▶ _Task to complete_: Say how many of the lines below include the word "left". Only the number should be given.

::::::::

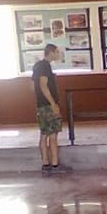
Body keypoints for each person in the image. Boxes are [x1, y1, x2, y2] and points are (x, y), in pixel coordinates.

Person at [32, 43, 70, 175]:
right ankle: (55, 165)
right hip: (48, 106)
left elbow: (34, 86)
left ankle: (46, 164)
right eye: (57, 52)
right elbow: (43, 86)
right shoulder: (45, 66)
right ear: (51, 52)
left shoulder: (37, 66)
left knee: (44, 135)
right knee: (53, 135)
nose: (58, 54)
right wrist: (53, 104)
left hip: (41, 105)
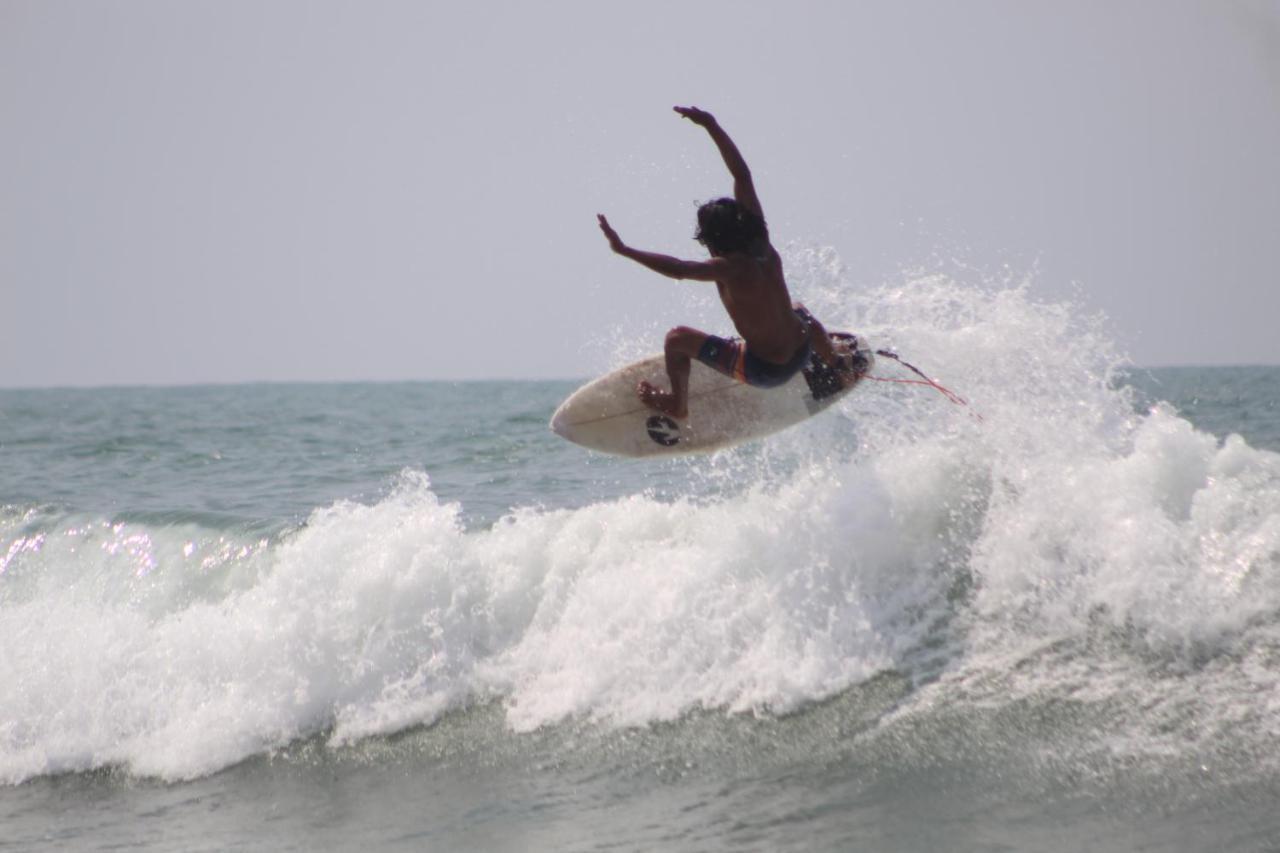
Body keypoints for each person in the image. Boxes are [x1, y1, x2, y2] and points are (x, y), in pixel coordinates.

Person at [597, 106, 860, 419]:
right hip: (803, 351)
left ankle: (676, 404)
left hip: (767, 371)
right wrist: (711, 126)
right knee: (798, 311)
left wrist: (625, 250)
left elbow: (680, 269)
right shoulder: (761, 242)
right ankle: (835, 363)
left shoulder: (729, 268)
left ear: (712, 239)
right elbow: (742, 175)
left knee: (676, 338)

::::::::

▶ _Response to this task_: 12